The Catalan Government’s Office for Equal Treatment and Non-discrimination has fined HazteOír €20,000 after finding that the far-right organisation had committed a serious offence under section 43(5)(k) of Act 19/2020 on equal treatment and non-discrimination. The decision concerns a bus driven around Barcelona on 10 November with discriminatory messages printed on its outside.

Specifically, the Office found it to be proven that the messages were intended to nullify or impair the equal enjoyment or exercise of the right to personal autonomy on the basis of sexual or gender identity. Likewise, the decision states that the messages printed on the bus were designed to attack the dignity of trans* and non-binary people, deny “their existence, identity and realities, especially in the context of their childhood and adolescence” and contribute towards “creating a discriminatory climate of rejection and disparagement of this group of people.”

Apart from the fine, the decision also bans HazteOír from receiving public aid or grants for five months and from contracting with the Catalan Government and public agencies and organisations reporting to it for the same period of time.

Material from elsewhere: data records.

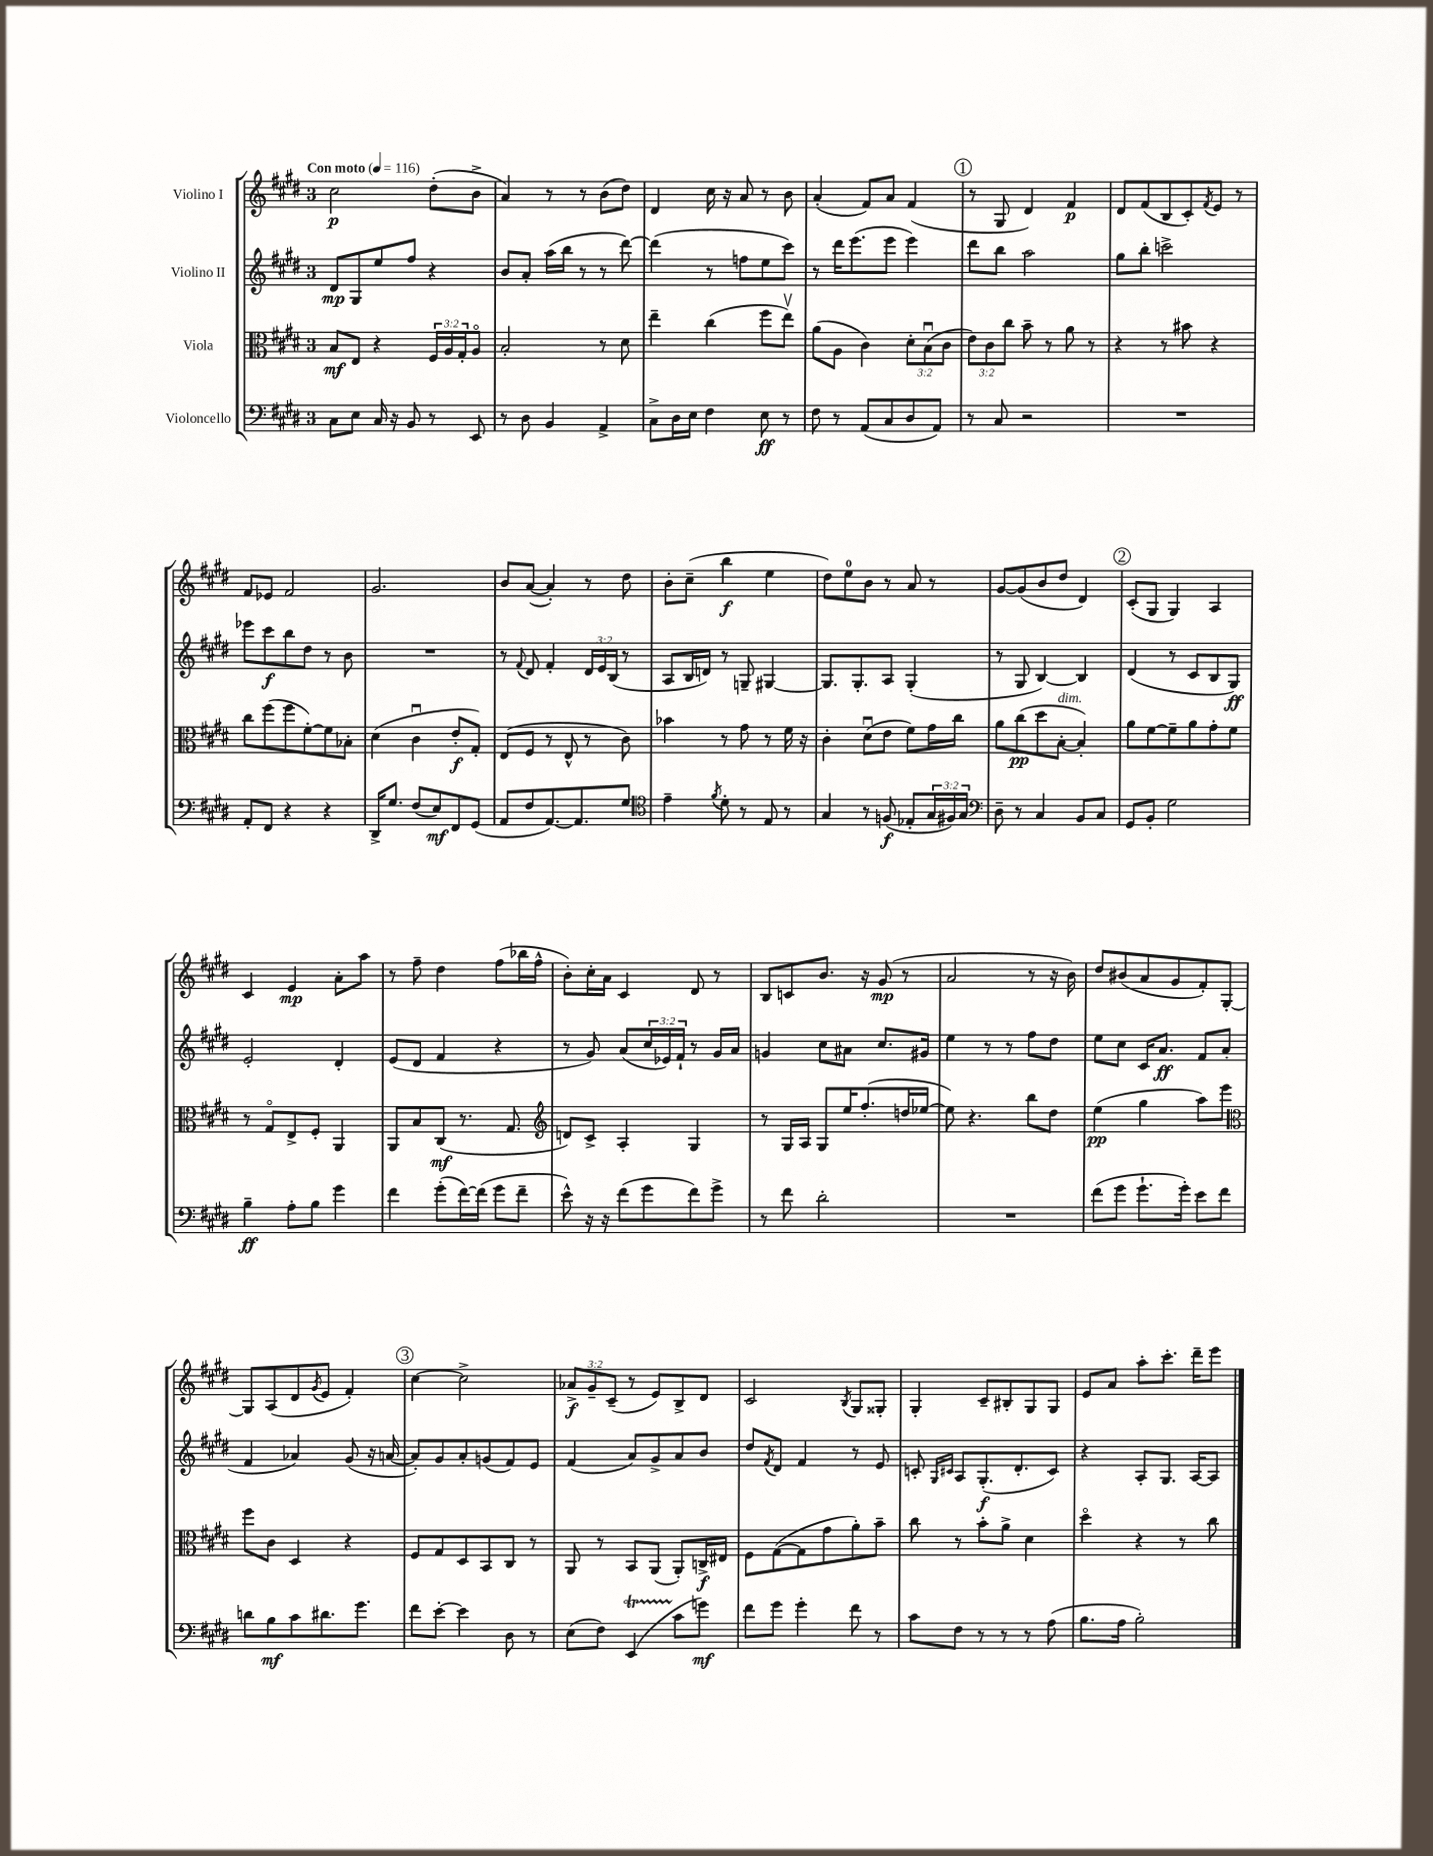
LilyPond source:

<<
\new StaffGroup <<
\new Staff = "s0" \with { instrumentName = "Violino I" } {
    \clef treble \key e \major \once \override Staff.TimeSignature.style = #'single-digit \time 3/4 \override Staff.TupletNumber.text = #tuplet-number::calc-fraction-text \tempo "Con moto" 4 = 116
    cis''2\p dis''8-.( b'8-> |
    a'4) r8 r8 b'8( dis''8) |
    dis'4 cis''16 r16 a'8 r8 b'8 |
    a'4-.( fis'8) a'8 fis'4( |
    \mark \markup { \circle "1" } r8 gis8 dis'4) fis'4\p |
    dis'8 fis'8( b8 cis'8-.) \acciaccatura { fis'8 } e'8 r8 |
    fis'8 ees'8 fis'2 |
    gis'2. |
    b'8 a'8~( a'4-.) r8 dis''8 |
    b'8-. cis''8--( b''4\f e''4 |
    dis''8) e''8-0 b'8 r8 a'8 r8 |
    gis'8~ gis'8( b'8 dis''8 dis'4) |
    \mark \markup { \circle "2" } cis'8-.( gis8 gis4) a4 |
    cis'4 e'4\mp a'8-. a''8 |
    r8 fis''8-- dis''4 fis''8( bes''16 fis''16-^ |
    b'8-.) cis''16-. a'16 cis'4 dis'8 r8 |
    b8 c'8 b'8. r16 gis'8\mp( r8 |
    a'2 r8 r16 b'16) |
    dis''8 bis'8( a'8 gis'8 fis'8-.) gis8~-. |
    gis8 a8( dis'8 \acciaccatura { gis'8 } e'8 fis'4-.) |
    \mark \markup { \circle "3" } cis''4~ cis''2-> |
    \tuplet 3/2 { aes'8->\f gis'8-- cis'8--( } r8 e'8) b8-> dis'8 |
    cis'2 \acciaccatura { b8 } gis8 gisis8-. |
    gis4-. cis'8-- bis8-. gis8 gis8 |
    e'8 a'8 a''8-. cis'''8.-. dis'''16-- e'''8 \bar "|." |
}
\new Staff = "s1" \with { instrumentName = "Violino II" } {
    \clef treble \key e \major \once \override Staff.TimeSignature.style = #'single-digit \time 3/4 \override Staff.TupletNumber.text = #tuplet-number::calc-fraction-text
    dis'8\mp gis8 e''8 fis''8 r4 |
    b'8 a'8-. a''16( b''16 r8 r8 dis'''8~) |
    dis'''4( r8 f''8 e''8 cis'''8) |
    r8 dis'''16 e'''8.( e'''8 e'''4) |
    \mark \markup { \circle "1" } dis'''8 b''8 a''2 |
    gis''8 b''8-. c'''2-> |
    ees'''8 cis'''8\f b''8 dis''8 r8 b'8 |
    R2. |
    r8 \appoggiatura { fis'8 } dis'8 fis'4-. \tuplet 3/2 { dis'16 e'16 b16( } r8 |
    a8 b16 d'16) r8 g8-- gis4~ |
    gis8. gis8.-. a8 gis4-.( |
    r8 gis8 b4~) b4 |
    \mark \markup { \circle "2" } dis'4( r8 cis'8 b8 gis8\ff) |
    e'2-. dis'4-. |
    e'8( dis'8 fis'4 r4 |
    r8 gis'8) a'8( \tuplet 3/2 { cis''16 ees'16) fis'16-! } r8 gis'16 a'16 |
    g'4 cis''8 ais'8 cis''8. gis'16 |
    e''4 r8 r8 fis''8 dis''8 |
    e''8 cis''8 cis'16 a'8.\ff fis'8 a'8( |
    fis'4 aes'4) gis'8( r16 a'16~ |
    \mark \markup { \circle "3" } a'8-.) gis'8 a'8-. g'8( fis'8) e'8 |
    fis'4( a'8) gis'8-> a'8 b'8 |
    dis''8 \acciaccatura { fis'8 } dis'8 fis'4 r8 e'8 |
    c'8-. \grace { gis16 cis'16 } a8 gis8.-.\f( dis'8.-. cis'8) |
    r4 a8-. gis8. a16~ a8 \bar "|." |
}
\new Staff = "s2" \with { instrumentName = "Viola" } {
    \clef alto \key e \major \once \override Staff.TimeSignature.style = #'single-digit \time 3/4 \override Staff.TupletNumber.text = #tuplet-number::calc-fraction-text
    b8\mf e8 r4 \tuplet 3/2 { fis16 a16 gis16-. } a8\flageolet |
    b2-. r8 dis'8 |
    e''4-- cis''4( fis''8 e''8\upbow) |
    a'8( a8 cis'4) \tuplet 3/2 { dis'8-. b8\downbow( cis'8 } |
    \mark \markup { \circle "1" } \tuplet 3/2 { e'8) cis'8 cis''8 } b'8-- r8 a'8 r8 |
    r4 r8 bis'8 r4 |
    cis''8 fis''8( fis''8 fis'8~-.) fis'8 bes8-. |
    dis'4( cis'4\downbow e'8-.\f gis8-.) |
    e8( fis8 r8 e8-^ r8 cis'8) |
    bes'4 r8 gis'8 r8 fis'16 r16 |
    cis'4-. dis'8\downbow( e'8 fis'8) gis'16 cis''16 |
    a'8 cis''8\pp( dis''8 b8~-.^\markup { \italic "dim." } b4-.) |
    \mark \markup { \circle "2" } a'8 fis'8~ fis'8-- a'8 gis'8-. fis'8 |
    r8 gis8\flageolet e8-> fis8-. a,4 |
    a,8 b8 cis8\mf( r8. gis8. |
    \clef treble d'8) cis'8-> a4-. gis4 |
    r8 gis16 a16 gis8 e''16 fis''8.-.( d''16 ees''16~ |
    ees''8) r4. b''8 dis''8 |
    e''4\pp( gis''4 a''8) e'''8 |
    \clef alto fis''8 cis'8 dis4 r4 |
    \mark \markup { \circle "3" } fis8 gis8 dis8 b,8 cis8 r8 |
    a,8 r8 b,8 a,8( a,8-.) c16->\f eis16 |
    fis8 gis8~( gis8 gis'8 a'8-.) b'8-- |
    cis''8 r8 b'8-. a'8-> dis'4 |
    dis''4\flageolet r4 r8 cis''8 \bar "|." |
}
\new Staff = "s3" \with { instrumentName = "Violoncello" } {
    \clef bass \key e \major \once \override Staff.TimeSignature.style = #'single-digit \time 3/4 \override Staff.TupletNumber.text = #tuplet-number::calc-fraction-text
    cis8 e8 cis16 r16 b,8 r8 e,8 |
    r8 dis8 b,4 a,4-> |
    cis8-> dis16 e16 fis4 e8\ff r8 |
    fis8 r8 a,8( cis8 dis8 a,8) |
    \mark \markup { \circle "1" } r8 cis8 r2 |
    R2. |
    a,8-. fis,8 r4 r4 |
    dis,16-> gis8. fis8( e8\mf) fis,8 gis,8( |
    a,8 fis8 a,8.~) a,8. gis8 |
    \clef tenor e'4-- \acciaccatura { fis'8 } dis'8-. r8 e8 r8 |
    gis4 r8 f8\f( ees8-. \tuplet 3/2 { gis16 fis16) gis16 } |
    \clef bass dis8-- r8 cis4 b,8 cis8 |
    \mark \markup { \circle "2" } gis,8 b,8-. gis2 |
    b4--\ff a8-. b8 gis'4 |
    fis'4 gis'8-.( fis'16~) fis'16( gis'8 fis'8-- |
    e'8-^) r16 r16 fis'8( gis'8 fis'8) gis'8-> |
    r8 fis'8 dis'2-. |
    R2. |
    fis'8( gis'8 gis'8.-! gis'16-.) e'8 fis'8 |
    d'8 b8\mf cis'8 dis'8. gis'8. |
    \mark \markup { \circle "3" } fis'8 e'8~-. e'4 dis8 r8 |
    e8( fis8) e,4\startTrillSpan( cis'8\stopTrillSpan g'8\mf) |
    fis'8 gis'8 gis'4-. fis'8 r8 |
    cis'8 fis8 r8 r8 r8 a8( |
    b8. a16 b2-.) \bar "|." |
}
>>
>>
\layout { \context { \Score \remove "Bar_number_engraver" } }
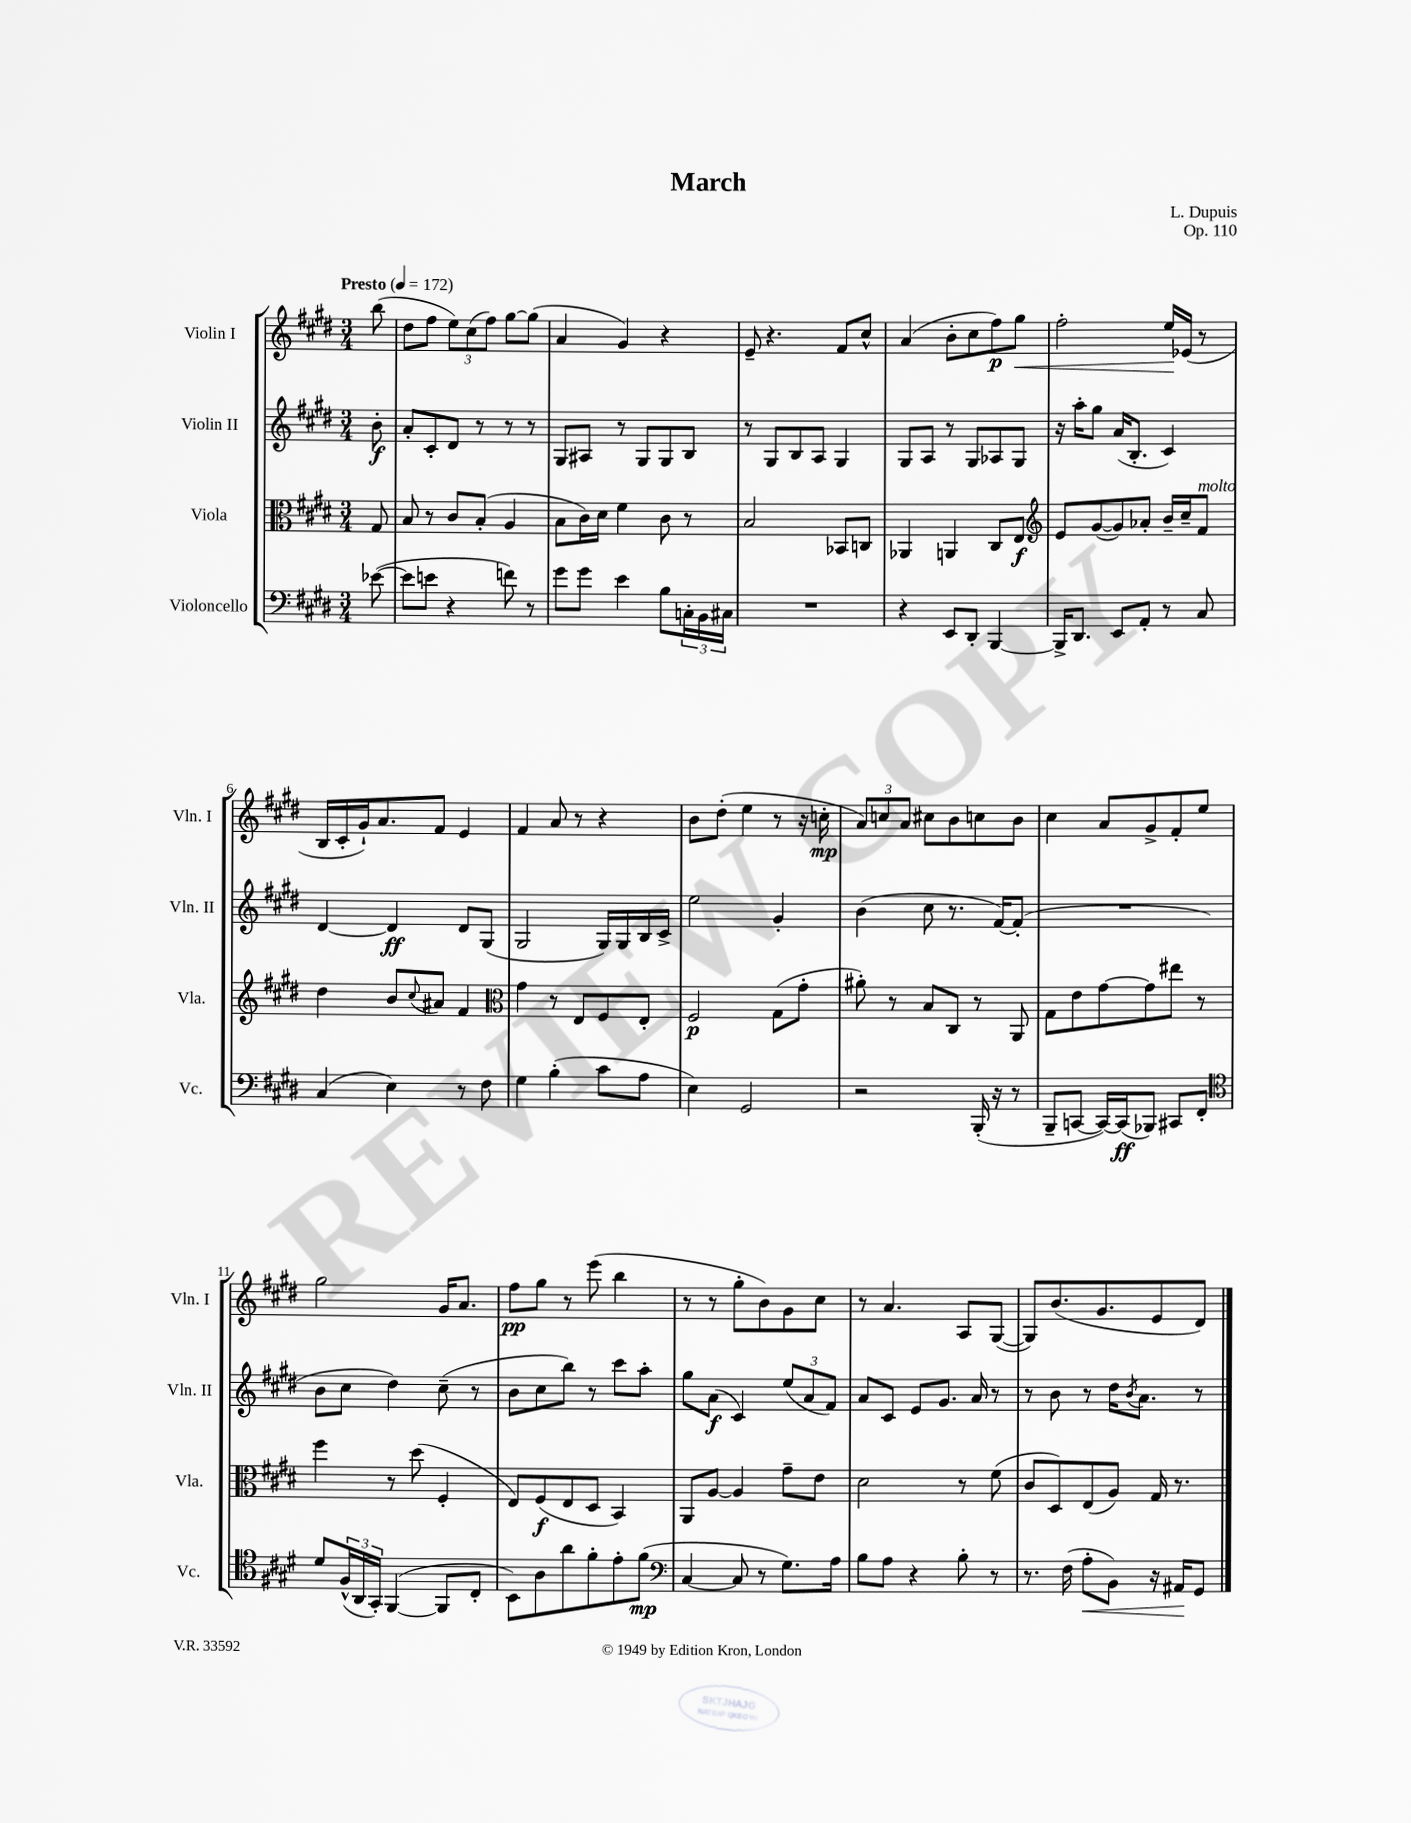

In determining the severity of the events, the decision follows the principles recommended by the Rabat Plan of Action included in the United Nations High Commissioner for Human Rights 2013 Annual Report. They specify that when deciding on the severity of messages inciting hostility, discrimination or hatred, factors to be taken into account include who is sending the message, how it is sent, how widely publicised it is, how explicit the message and the call to discrimination are, and the context in which the message is distributed, i.e. the social and political time at which it is sent, whether there is a previous tendency to discriminate against the targeted group, and whether this group has the capacity to counteract the message.

The decision also sets out the extensive Spanish and international case law on the recognition of sexual or gender identity as an integral feature of the right to dignity and the free development of the person together with the right of personal portrayal. It further reviews legislation and case law relating to the right to freedom of speech and its limits when this right comes into conflict with other rights.

First Office for Equal Treatment and Non-Discrimination penalty

The decision, served on Tuesday to the organisation concerned, is the first penalty imposed by the Office for Equal Treatment and Non-Discrimination in the Ministry of Equality and Feminisms. It concludes the proceedings initiated by the Office on 10 November which included interim measures to identify, block and remove the transphobic bus from the public highway.

During the procedure the case was reported to the Hate Crimes and Discrimination Service in the Barcelona Provincial Prosecutor’s Office which did not find any evidence of a criminal offence. Consequently, the investigation and subsequent penalty were handled administratively through the Office for Equal Treatment and Non-Discrimination.

The Spanish Association against Conversion Therapies also joined the case as a party to the proceedings.

Act 19/2020 published in easy-to-read form

The penalty imposed on HazteOír’s transphobic bus was made possible by the implementation of Act 19/2020 of 30 December on equal treatment and non-discrimination which was passed in late 2020. The Office for Equal Treatment and Non-discrimination has recently brought out an easy-to-read version of the Act designed to make it simpler to learn about and understand what it says. The aim is to ensure that anyone living in Catalonia can readily find out what the Act includes and trigger the mechanisms required to enforce their rights.

In particular, the easy-to-read version helps to safeguard the rights of people in groups which are often minoritised and discriminated against that are protected by the Act. Thus Article 1 of Act 19/2020 recognises eleven grounds which are used as a pretext for discriminatory practices. Specifically, the Act covers sex or gender, sexual orientation or identity; age; territorial or national origin; race, ethnicity or skin colour and any form of racism such as anti-Semitism or anti-Gypsyism; language or cultural identity; ideology, political or other views or personal ethical beliefs; religious beliefs and any expression of Islamophobia, Christianophobia or Judeophobia; social or economic status, administrative situation, occupation or condition of deprivation of liberty, and any expression of aporophobia or hatred of the homeless; physical, sensory, intellectual or mental disability or other types of functional diversity; alterations in health, serological status or genetic characteristics; and physical appearance or clothing. The Act also includes a general clause recognising “any other characteristic, circumstance or expression of the human condition whether actual or perceived which is recognised by international legal instruments” as potential grounds for discrimination.